Les doutes se manifestent d’ores et déjà : l’Italie – troisième économie européenne – n’a-t-elle pas dû s’endetter le 28 Octobre dernier à 3 ans et à un taux record de près de 5% ? Le taux de la dette grecque à 10 ans n’a-t-il pas depuis grimpé à … 6.30% dans un contexte de marchés excessivement volatils?! Et n’évoquons pas les doutes grecs, bien justifiés eu égard aux souffrances de leur population? Certes, les dirigeants de l’Union ont-ils – enfin – pris conscience que la totalité des pièces du puzzle étaient imbriquées. Ainsi, ont-ils admis que toute issue convaincante et sur le long terme à cette crise de la dette souveraine devrait nécessairement englober – et sur un même plan – des restructurations partielles (c’est-à-dire des défauts de paiement sur une partie importante des dettes), une recapitalisation conséquente du système bancaire et des garanties émises par l’émission de Bons du Trésor des nations épargnées par la tempête. Ces trois facettes du problème étant indissolublement liées, en prendre conscience, c’est déjà entrevoir leur règlement. Pour autant, l’ampleur des solutions apportées manque cruellement d’ambition car, une fois de plus, la frilosité et le sempiternel chacun-pour-soi européens l’emportent. 

 

Ainsi, le plan accouché il y a quelques jours dans la douleur prévoyant un effacement de la moitié de la dette grecque, un financement de l’ordre de 100 milliards d’Euros accordé à ce pays et l’augmentation du Fonds de Stabilité devant atteindre 1’000 milliards permettra-t-il de calmer un temps – certes peut-être plus ou moins long – l’ire des spéculateurs car l’Union Européenne, qui bénéficie d’une force de frappe immense, aurait pu et aurait dû voir plus grand. En réalité, ce baume appliqué sur les plaies européennes et qui ne traitera que la douleur masque péniblement le conflit fondamental – le seul, le vrai – entre la France et l’Allemagne qui n’ont pu tomber d’accord sur les attributions de la BCE, seule entité à même de s’imposer vis-à-vis de marchés qui peuvent redevenir fous d’une semaine à l’autre.

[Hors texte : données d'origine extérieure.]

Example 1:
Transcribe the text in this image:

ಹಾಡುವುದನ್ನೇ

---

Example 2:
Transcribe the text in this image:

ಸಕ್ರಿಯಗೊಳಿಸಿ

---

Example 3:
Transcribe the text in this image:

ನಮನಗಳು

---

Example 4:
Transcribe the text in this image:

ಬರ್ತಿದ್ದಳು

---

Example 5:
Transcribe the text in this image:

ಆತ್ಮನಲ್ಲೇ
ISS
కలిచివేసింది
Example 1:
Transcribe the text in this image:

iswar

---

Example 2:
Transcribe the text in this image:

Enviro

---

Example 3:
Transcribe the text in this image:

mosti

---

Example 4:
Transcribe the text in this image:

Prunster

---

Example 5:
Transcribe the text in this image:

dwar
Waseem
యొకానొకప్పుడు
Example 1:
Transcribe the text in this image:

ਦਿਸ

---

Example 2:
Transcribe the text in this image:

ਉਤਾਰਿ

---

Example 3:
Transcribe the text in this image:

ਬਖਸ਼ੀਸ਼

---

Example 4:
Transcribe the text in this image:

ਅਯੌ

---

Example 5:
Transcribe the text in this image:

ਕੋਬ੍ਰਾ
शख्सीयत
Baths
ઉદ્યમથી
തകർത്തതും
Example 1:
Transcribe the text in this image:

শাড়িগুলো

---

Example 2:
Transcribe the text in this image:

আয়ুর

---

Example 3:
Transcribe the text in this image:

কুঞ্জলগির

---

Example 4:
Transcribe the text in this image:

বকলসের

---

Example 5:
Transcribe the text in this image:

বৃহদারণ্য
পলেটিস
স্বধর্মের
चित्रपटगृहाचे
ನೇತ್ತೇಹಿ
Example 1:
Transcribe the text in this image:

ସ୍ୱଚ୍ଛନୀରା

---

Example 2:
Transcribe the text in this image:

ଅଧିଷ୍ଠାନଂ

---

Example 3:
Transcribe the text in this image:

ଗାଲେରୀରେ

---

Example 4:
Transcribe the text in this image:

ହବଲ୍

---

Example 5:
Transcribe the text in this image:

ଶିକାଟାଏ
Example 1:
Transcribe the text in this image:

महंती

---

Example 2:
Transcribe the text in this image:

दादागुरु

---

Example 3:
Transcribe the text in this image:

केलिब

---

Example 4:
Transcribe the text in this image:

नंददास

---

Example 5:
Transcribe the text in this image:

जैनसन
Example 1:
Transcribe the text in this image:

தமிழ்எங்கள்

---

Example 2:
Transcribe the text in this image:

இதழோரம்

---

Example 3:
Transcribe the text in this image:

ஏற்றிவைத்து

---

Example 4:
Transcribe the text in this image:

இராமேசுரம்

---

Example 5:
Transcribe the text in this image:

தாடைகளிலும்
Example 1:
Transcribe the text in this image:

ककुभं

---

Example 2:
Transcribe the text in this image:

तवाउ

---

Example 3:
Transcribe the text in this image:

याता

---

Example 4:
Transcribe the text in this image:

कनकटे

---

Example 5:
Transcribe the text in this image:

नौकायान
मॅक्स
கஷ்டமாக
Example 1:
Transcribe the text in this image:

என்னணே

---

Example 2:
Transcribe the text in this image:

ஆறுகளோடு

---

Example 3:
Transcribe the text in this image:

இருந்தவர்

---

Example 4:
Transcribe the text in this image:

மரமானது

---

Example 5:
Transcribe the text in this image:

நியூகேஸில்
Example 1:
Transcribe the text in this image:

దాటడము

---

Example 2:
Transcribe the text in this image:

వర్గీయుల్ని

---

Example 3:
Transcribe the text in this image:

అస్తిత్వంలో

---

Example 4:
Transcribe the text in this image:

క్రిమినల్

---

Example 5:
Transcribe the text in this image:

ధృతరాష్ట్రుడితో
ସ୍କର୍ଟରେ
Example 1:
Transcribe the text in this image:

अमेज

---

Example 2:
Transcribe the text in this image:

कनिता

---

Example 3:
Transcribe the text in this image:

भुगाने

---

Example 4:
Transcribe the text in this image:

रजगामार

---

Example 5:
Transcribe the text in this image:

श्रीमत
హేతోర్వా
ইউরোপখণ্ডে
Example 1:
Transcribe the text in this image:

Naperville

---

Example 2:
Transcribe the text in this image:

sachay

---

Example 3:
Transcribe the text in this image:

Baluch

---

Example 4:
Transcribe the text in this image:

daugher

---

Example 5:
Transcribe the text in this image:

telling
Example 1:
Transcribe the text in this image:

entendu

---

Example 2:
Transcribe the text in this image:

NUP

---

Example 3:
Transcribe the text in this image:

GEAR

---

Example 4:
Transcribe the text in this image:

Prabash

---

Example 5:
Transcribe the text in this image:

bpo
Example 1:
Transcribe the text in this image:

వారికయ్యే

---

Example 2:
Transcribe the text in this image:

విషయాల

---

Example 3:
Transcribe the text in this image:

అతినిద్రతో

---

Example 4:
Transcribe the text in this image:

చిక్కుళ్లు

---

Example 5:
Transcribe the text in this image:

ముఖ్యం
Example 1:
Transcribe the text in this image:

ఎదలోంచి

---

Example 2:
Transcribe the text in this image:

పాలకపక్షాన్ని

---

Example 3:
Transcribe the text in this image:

En effet, seule cette institution – bénéficiant du pouvoir thaumaturgique d’imprimer une quantité théoriquement infinie d’Euros – est en mesure de remettre en place les projets déments de la spéculation en intervenant massivement pour acheter, si besoin est, des millions de milliards d’obligations émises par les pays en péril. Là est le fonds du débat, là est la ligne de démarcation entre les positions françaises et allemandes. Et les marchés, toujours vifs et proactifs, se rendront prochainement compte du défaut dans la cuirasse de cet accord européen et ne manqueront certainement pas de l’exploiter.

 

Le groupe dirigé par les allemands n’ayant toujours pas chassé ce vieux fantôme qui le hante depuis des années, à savoir son refus, voire son aversion congénitale, à cautionner de manière illimitée les excès des PIIGS. L’Union Européenne se retrouve donc encore et toujours partagée entre Nord et Sud, entre cigales et fourmis, entre dépensiers et industrieux, entre austères et frivoles, voire entre protestants et catholiques… Aussi, le blanc seing qui serait accordé à la BCE d’acquérir des quantités substantielles de Bons du Trésor des PIIGS à la faveur de sa capacité d’intervention reconnue de tous reviendrait donc à avaliser le mode de vie – inadmissible pour l’Allemagne et ses suiveurs – des nations du « Club Med »… Débat financier qui est en réalité teinté d’une bonne dose de philosophie. Voilà pourquoi les accords péniblement conclus la semaine dernière – et qui s’apparentent plus à de la cosmétique qu’à de la chirurgie – sont susceptibles d’être battus en brèche.

 

En effet, ceux qui sont dénommés de manière pudique et déférente d’ »investisseurs » feront grimper les surenchères, voire refuseront à un certain stade de prêter aux nations européennes périphériques. Il sera alors trop tard – même pour la BCE – de jouer efficacement ce rôle de pompier car l’incendie échappera à tout contrôle. C’est pourquoi la BCE doit immédiatement être dotée de cette précieuse capacité d’acquérir de son propre chef la dette des pays fragilisés. C’est pourquoi l’ensemble des membres de l’Union devront abandonner une partie de leur souveraineté au profit d’une entité qui en assumera le gouvernement économique. Nul n’a jamais prétendu que le chemin de l’Euro ne serait pas semé d’embûches.

 

Il est toutefois impératif de prendre aujourd’hui ces décisions avant de parvenir au point de rupture.